The past three nights I have struggled to keep my eyes open as I've driven home from various locations. I arrived back in Chicago on Monday afternoon, forced myself to stay up until 9:00 (which was 5am Romanian time), and then climbed gratefully into my own bed and succumbed to the weariness of travel and over a week of hot days, short nights, and constant activity. 12 hours later I awoke, refreshed, glad to be home, and feeling like maybe that one marathon snooze had licked the time difference. Not so. I was fine until I got behind the wheel Tuesday night to drive home from Chicago. I had the radio cranked and was pinching myself and biting my cheeks the whole way in an effort to make it home before my heavy eyelids declared victory over my will to stay alert. Wednesday was the same - I felt fine all throughout the day, then when it was time to drive home after my stint at B&N fatigue hit and once again I pinched and prayed my way home. I thought that surely by yesterday my body would have adjusted, but again last night on my way home from church, getting behind the wheel triggered sleepiness and I fought to stay alert. When I got home at 10:30 common sense told me to go to bed, my body ached to go to bed, but my brain? My brain was determined to stay awake long enough to make it through the last 100 pages of Harry Potter and the Deathly Hallows.

I had found a copy of the British edition in a bookstore in Romania the day it was released around the world, and decided that would be my souvenir.
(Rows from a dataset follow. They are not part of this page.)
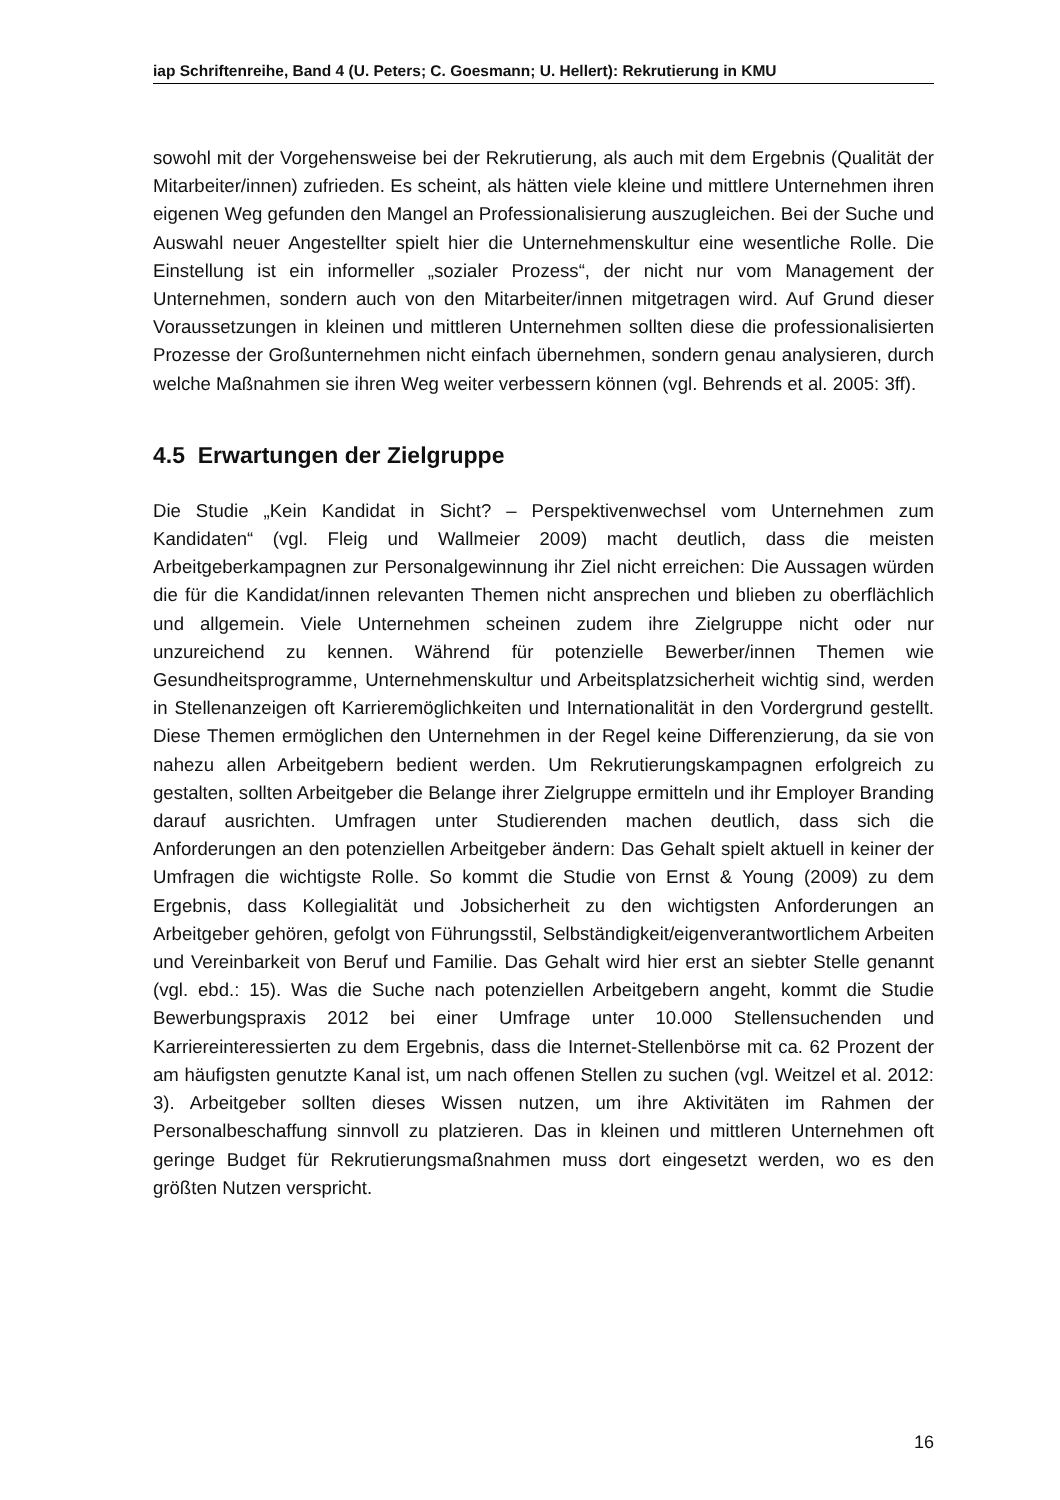iap Schriftenreihe, Band 4 (U. Peters; C. Goesmann; U. Hellert): Rekrutierung in KMU
sowohl mit der Vorgehensweise bei der Rekrutierung, als auch mit dem Ergebnis (Qualität der Mitarbeiter/innen) zufrieden. Es scheint, als hätten viele kleine und mittlere Unternehmen ihren eigenen Weg gefunden den Mangel an Professionalisierung auszugleichen. Bei der Suche und Auswahl neuer Angestellter spielt hier die Unternehmenskultur eine wesentliche Rolle. Die Einstellung ist ein informeller „sozialer Prozess“, der nicht nur vom Management der Unternehmen, sondern auch von den Mitarbeiter/innen mitgetragen wird. Auf Grund dieser Voraussetzungen in kleinen und mittleren Unternehmen sollten diese die professionalisierten Prozesse der Großunternehmen nicht einfach übernehmen, sondern genau analysieren, durch welche Maßnahmen sie ihren Weg weiter verbessern können (vgl. Behrends et al. 2005: 3ff).
4.5 Erwartungen der Zielgruppe
Die Studie „Kein Kandidat in Sicht? – Perspektivenwechsel vom Unternehmen zum Kandidaten“ (vgl. Fleig und Wallmeier 2009) macht deutlich, dass die meisten Arbeitgeberkampagnen zur Personalgewinnung ihr Ziel nicht erreichen: Die Aussagen würden die für die Kandidat/innen relevanten Themen nicht ansprechen und blieben zu oberflächlich und allgemein. Viele Unternehmen scheinen zudem ihre Zielgruppe nicht oder nur unzureichend zu kennen. Während für potenzielle Bewerber/innen Themen wie Gesundheitsprogramme, Unternehmenskultur und Arbeitsplatzsicherheit wichtig sind, werden in Stellenanzeigen oft Karrieremöglichkeiten und Internationalität in den Vordergrund gestellt. Diese Themen ermöglichen den Unternehmen in der Regel keine Differenzierung, da sie von nahezu allen Arbeitgebern bedient werden. Um Rekrutierungskampagnen erfolgreich zu gestalten, sollten Arbeitgeber die Belange ihrer Zielgruppe ermitteln und ihr Employer Branding darauf ausrichten. Umfragen unter Studierenden machen deutlich, dass sich die Anforderungen an den potenziellen Arbeitgeber ändern: Das Gehalt spielt aktuell in keiner der Umfragen die wichtigste Rolle. So kommt die Studie von Ernst & Young (2009) zu dem Ergebnis, dass Kollegialität und Jobsicherheit zu den wichtigsten Anforderungen an Arbeitgeber gehören, gefolgt von Führungsstil, Selbständigkeit/eigenverantwortlichem Arbeiten und Vereinbarkeit von Beruf und Familie. Das Gehalt wird hier erst an siebter Stelle genannt (vgl. ebd.: 15). Was die Suche nach potenziellen Arbeitgebern angeht, kommt die Studie Bewerbungspraxis 2012 bei einer Umfrage unter 10.000 Stellensuchenden und Karriereinteressierten zu dem Ergebnis, dass die Internet-Stellenbörse mit ca. 62 Prozent der am häufigsten genutzte Kanal ist, um nach offenen Stellen zu suchen (vgl. Weitzel et al. 2012: 3). Arbeitgeber sollten dieses Wissen nutzen, um ihre Aktivitäten im Rahmen der Personalbeschaffung sinnvoll zu platzieren. Das in kleinen und mittleren Unternehmen oft geringe Budget für Rekrutierungsmaßnahmen muss dort eingesetzt werden, wo es den größten Nutzen verspricht.
16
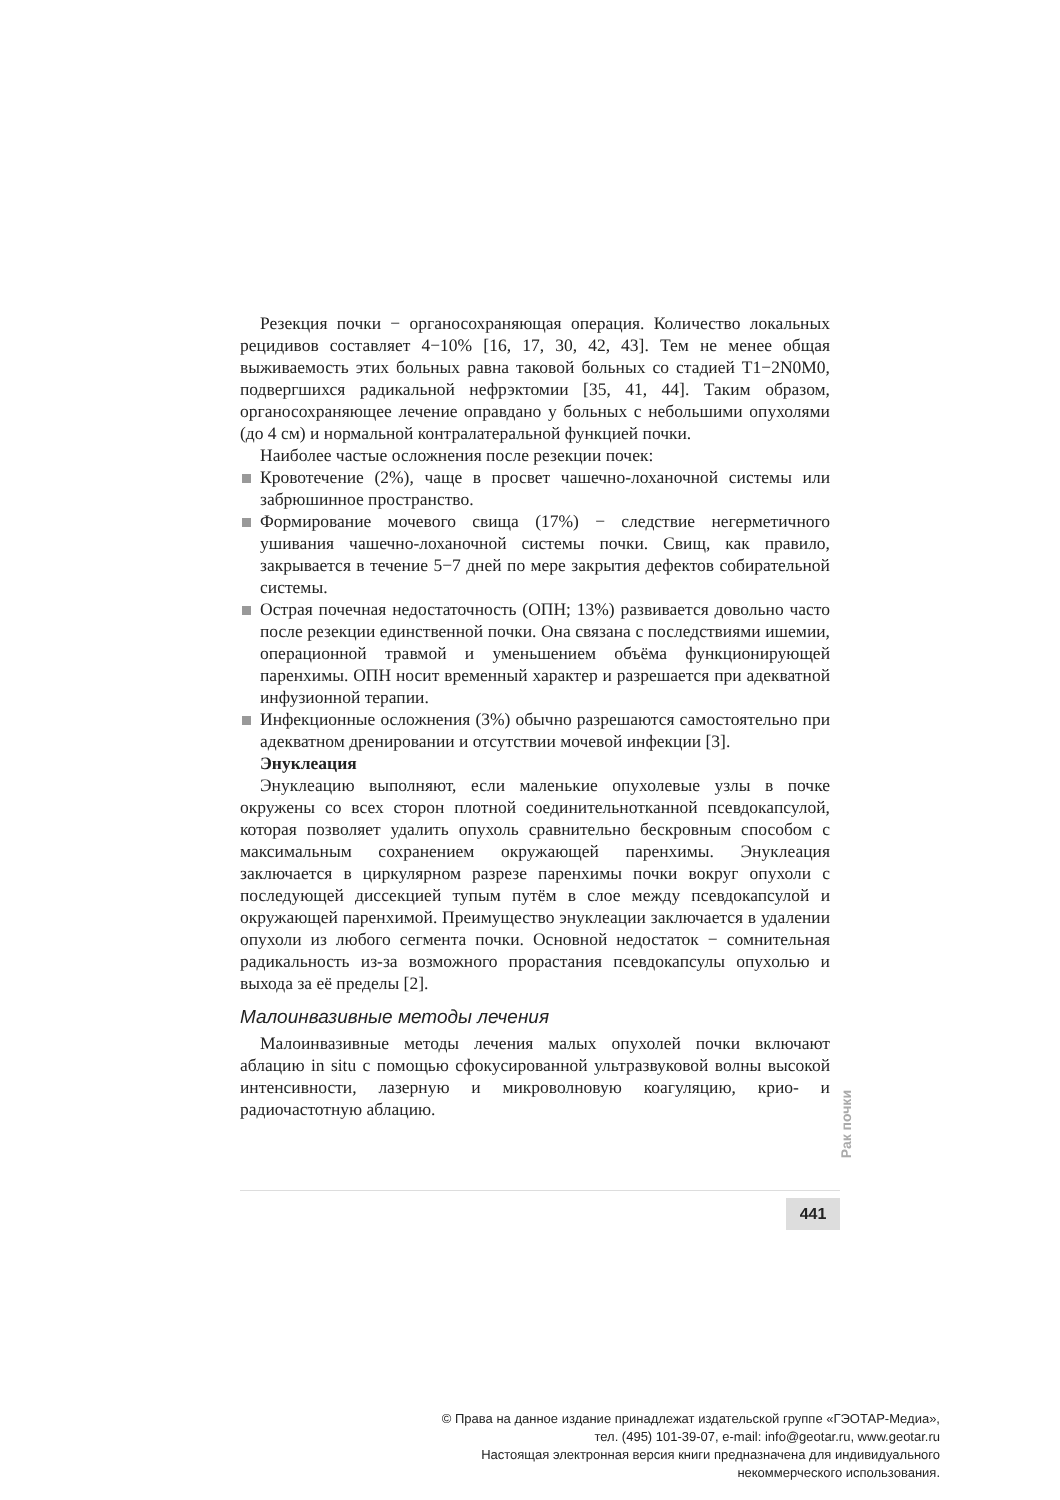Резекция почки − органосохраняющая операция. Количество локальных рецидивов составляет 4−10% [16, 17, 30, 42, 43]. Тем не менее общая выживаемость этих больных равна таковой больных со стадией T1−2N0M0, подвергшихся радикальной нефрэктомии [35, 41, 44]. Таким образом, органосохраняющее лечение оправдано у больных с небольшими опухолями (до 4 см) и нормальной контралатеральной функцией почки.
Наиболее частые осложнения после резекции почек:
Кровотечение (2%), чаще в просвет чашечно-лоханочной системы или забрюшинное пространство.
Формирование мочевого свища (17%) − следствие негерметичного ушивания чашечно-лоханочной системы почки. Свищ, как правило, закрывается в течение 5−7 дней по мере закрытия дефектов собирательной системы.
Острая почечная недостаточность (ОПН; 13%) развивается довольно часто после резекции единственной почки. Она связана с последствиями ишемии, операционной травмой и уменьшением объёма функционирующей паренхимы. ОПН носит временный характер и разрешается при адекватной инфузионной терапии.
Инфекционные осложнения (3%) обычно разрешаются самостоятельно при адекватном дренировании и отсутствии мочевой инфекции [3].
Энуклеация
Энуклеацию выполняют, если маленькие опухолевые узлы в почке окружены со всех сторон плотной соединительнотканной псевдокапсулой, которая позволяет удалить опухоль сравнительно бескровным способом с максимальным сохранением окружающей паренхимы. Энуклеация заключается в циркулярном разрезе паренхимы почки вокруг опухоли с последующей диссекцией тупым путём в слое между псевдокапсулой и окружающей паренхимой. Преимущество энуклеации заключается в удалении опухоли из любого сегмента почки. Основной недостаток − сомнительная радикальность из-за возможного прорастания псевдокапсулы опухолью и выхода за её пределы [2].
Малоинвазивные методы лечения
Малоинвазивные методы лечения малых опухолей почки включают аблацию in situ с помощью сфокусированной ультразвуковой волны высокой интенсивности, лазерную и микроволновую коагуляцию, крио- и радиочастотную аблацию.
Рак почки
441
© Права на данное издание принадлежат издательской группе «ГЭОТАР-Медиа»,
тел. (495) 101-39-07, e-mail: info@geotar.ru, www.geotar.ru
Настоящая электронная версия книги предназначена для индивидуального
некоммерческого использования.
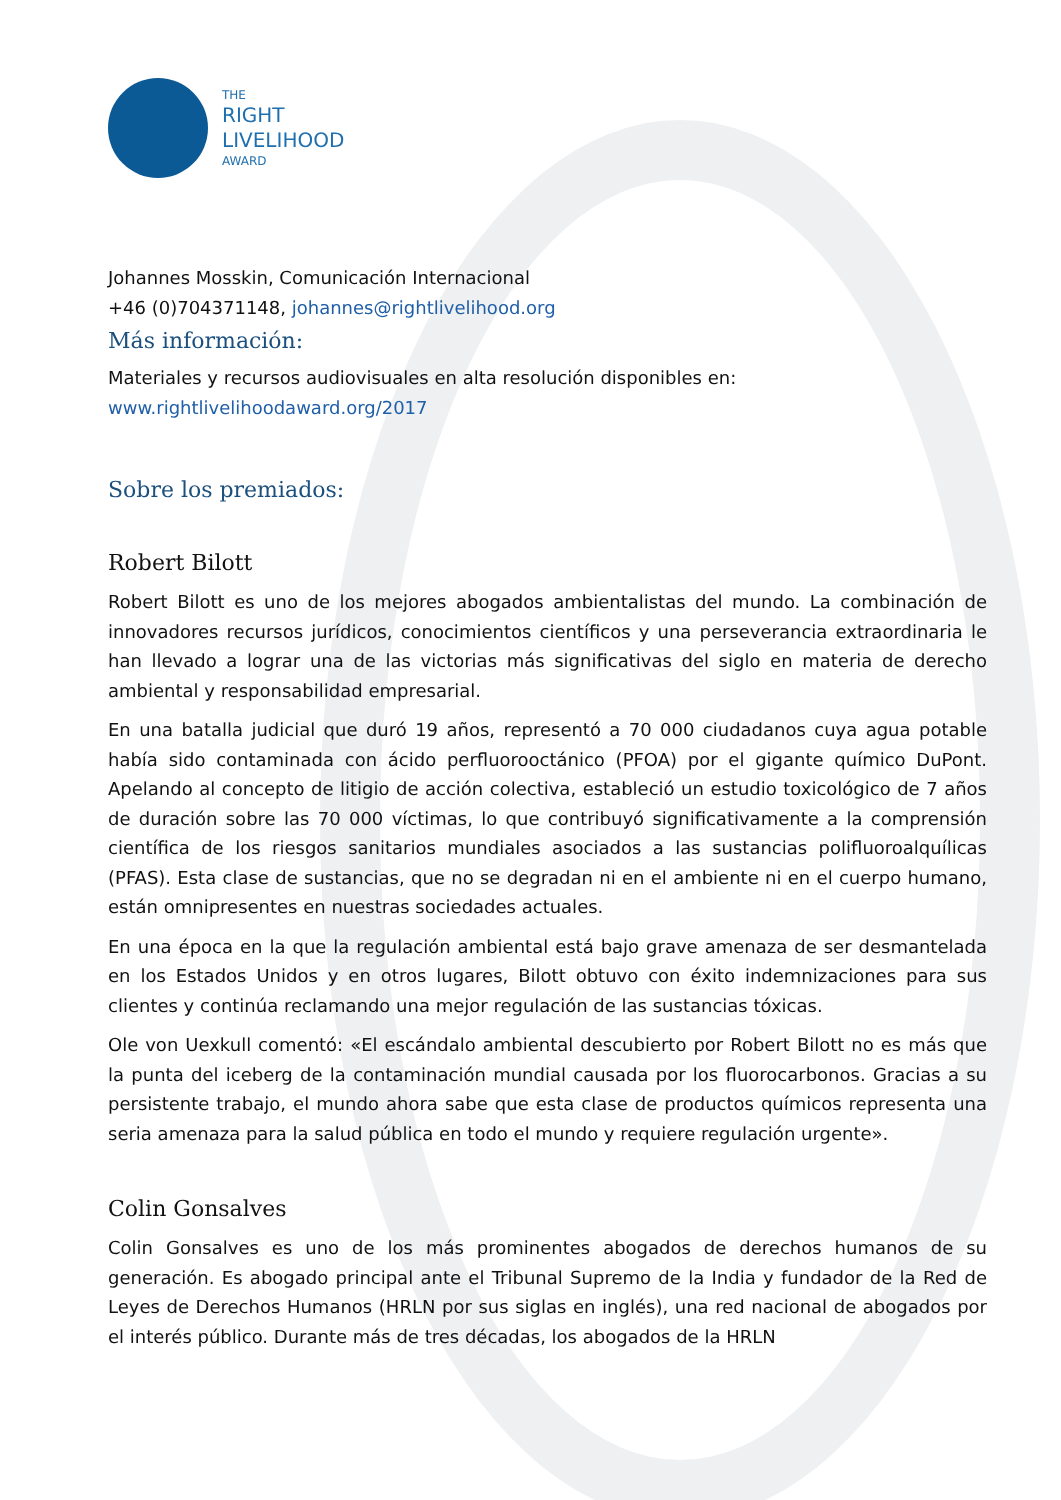THE
RIGHT
LIVELIHOOD
AWARD
Johannes Mosskin, Comunicación Internacional
+46 (0)704371148, johannes@rightlivelihood.org
Más información:
Materiales y recursos audiovisuales en alta resolución disponibles en:
www.rightlivelihoodaward.org/2017
Sobre los premiados:
Robert Bilott
Robert Bilott es uno de los mejores abogados ambientalistas del mundo. La combinación de innovadores recursos jurídicos, conocimientos científicos y una perseverancia extraordinaria le han llevado a lograr una de las victorias más significativas del siglo en materia de derecho ambiental y responsabilidad empresarial.
En una batalla judicial que duró 19 años, representó a 70 000 ciudadanos cuya agua potable había sido contaminada con ácido perfluorooctánico (PFOA) por el gigante químico DuPont. Apelando al concepto de litigio de acción colectiva, estableció un estudio toxicológico de 7 años de duración sobre las 70 000 víctimas, lo que contribuyó significativamente a la comprensión científica de los riesgos sanitarios mundiales asociados a las sustancias polifluoroalquílicas (PFAS). Esta clase de sustancias, que no se degradan ni en el ambiente ni en el cuerpo humano, están omnipresentes en nuestras sociedades actuales.
En una época en la que la regulación ambiental está bajo grave amenaza de ser desmantelada en los Estados Unidos y en otros lugares, Bilott obtuvo con éxito indemnizaciones para sus clientes y continúa reclamando una mejor regulación de las sustancias tóxicas.
Ole von Uexkull comentó: «El escándalo ambiental descubierto por Robert Bilott no es más que la punta del iceberg de la contaminación mundial causada por los fluorocarbonos. Gracias a su persistente trabajo, el mundo ahora sabe que esta clase de productos químicos representa una seria amenaza para la salud pública en todo el mundo y requiere regulación urgente».
Colin Gonsalves
Colin Gonsalves es uno de los más prominentes abogados de derechos humanos de su generación. Es abogado principal ante el Tribunal Supremo de la India y fundador de la Red de Leyes de Derechos Humanos (HRLN por sus siglas en inglés), una red nacional de abogados por el interés público. Durante más de tres décadas, los abogados de la HRLN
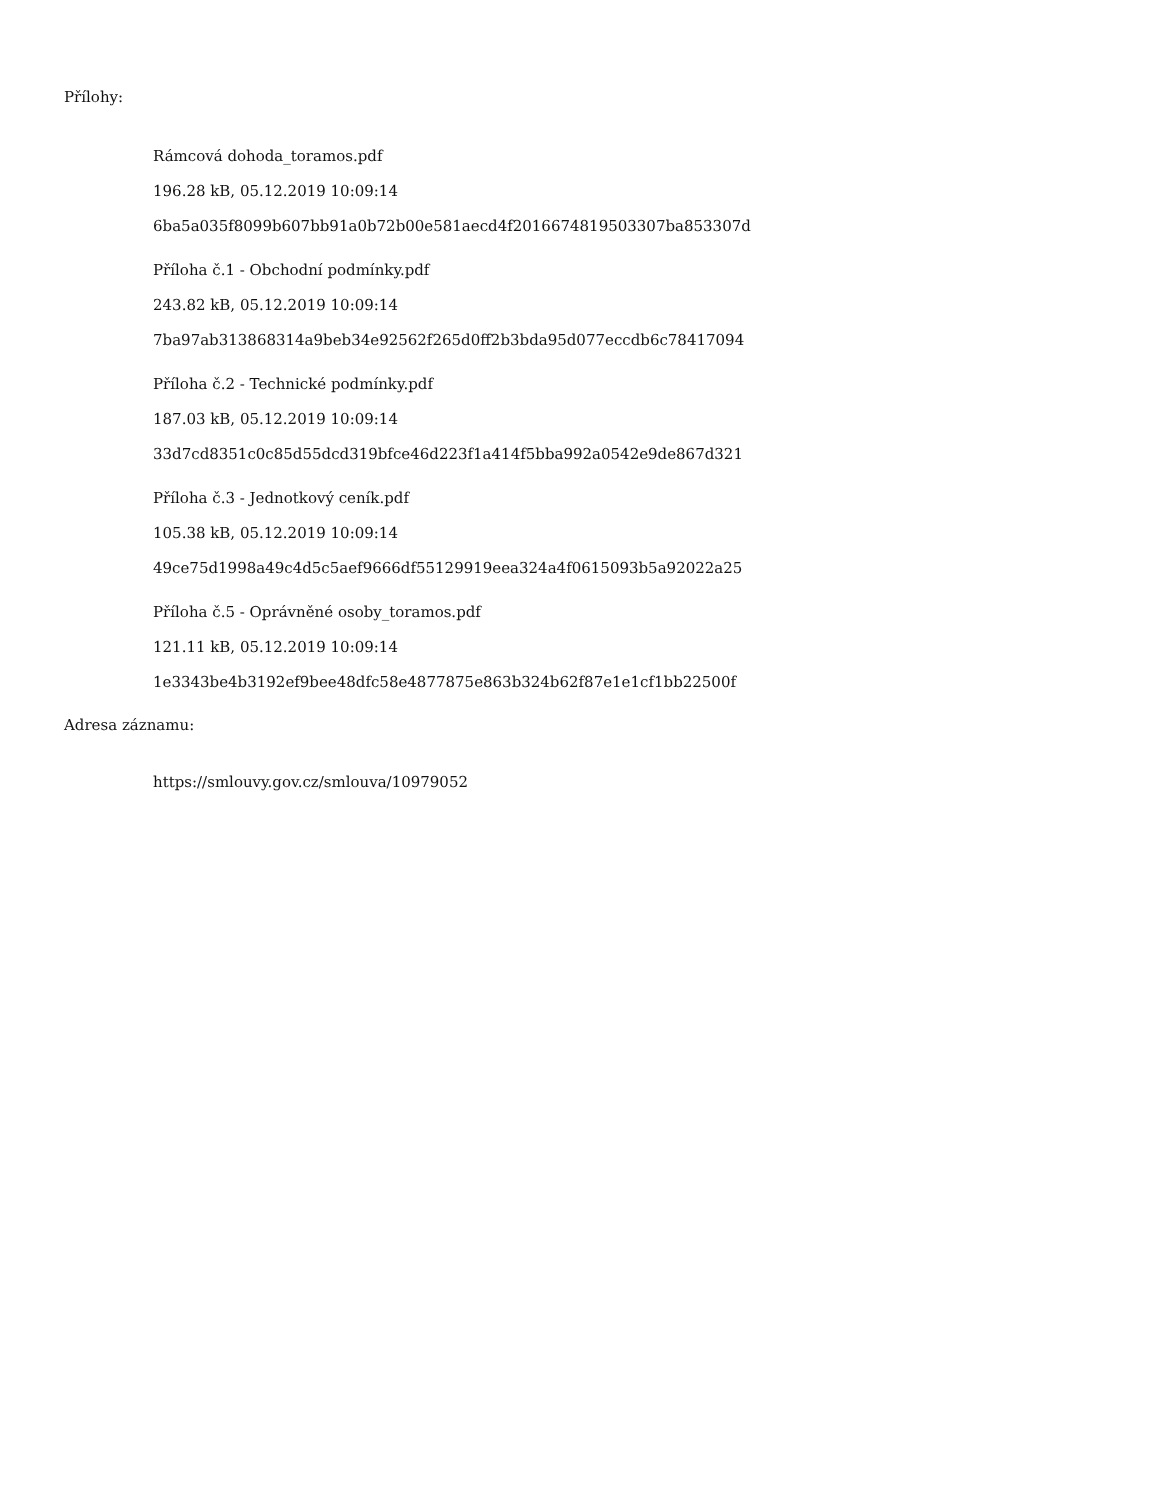Přílohy:
Rámcová dohoda_toramos.pdf
196.28 kB, 05.12.2019 10:09:14
6ba5a035f8099b607bb91a0b72b00e581aecd4f2016674819503307ba853307d
Příloha č.1 - Obchodní podmínky.pdf
243.82 kB, 05.12.2019 10:09:14
7ba97ab313868314a9beb34e92562f265d0ff2b3bda95d077eccdb6c78417094
Příloha č.2 - Technické podmínky.pdf
187.03 kB, 05.12.2019 10:09:14
33d7cd8351c0c85d55dcd319bfce46d223f1a414f5bba992a0542e9de867d321
Příloha č.3 - Jednotkový ceník.pdf
105.38 kB, 05.12.2019 10:09:14
49ce75d1998a49c4d5c5aef9666df55129919eea324a4f0615093b5a92022a25
Příloha č.5 - Oprávněné osoby_toramos.pdf
121.11 kB, 05.12.2019 10:09:14
1e3343be4b3192ef9bee48dfc58e4877875e863b324b62f87e1e1cf1bb22500f
Adresa záznamu:
https://smlouvy.gov.cz/smlouva/10979052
I started reading it on the flight from Milan to Chicago, bonding with the college kid sitting next to me, who was fighting his own fatigue from a week-long soccer tour in an effort to finish book number 5 before we reached the States. As he read the climactic clash at the book's end, I smiled as he sat hunched over the book, quietly laughing and gasping in turn as the scene unfolded, occasionally turning to me to ask questions or discuss the significance of something that had just happened.

I made it about half-way through HP7 before we touched down at O'Hare, and continued to fill most spare moments of wakefulness with reading over the past few days. I read on and on, wanting to know how it all ends and yet not wanting it all to end. And then last night (or more accurately, early this morning), buoyed by some Diet Coke and more than a little adrenalin, I reached the satisfying conclusion. Well done, J.K. Rowling. Well done, Harry.

As I closed the book, my mind still whirring with how it all turned out, I found myself wanting to go back to the beginning and read the whole thing again, to catch and savor some of the elements I'm sure I missed or rushed through in my eagerness for the story to unfold. I will, however, save the rereading for a later time, because also released while I was out of the country was First Amongst Sequels, book number 5 in Jasper's Fforde's Thursday Next series, that I have been eagerly anticipating for quite some time. So, from an England full of wizards and spells I turn to an England full of literary detectives and narrative mayhem. Hurrah!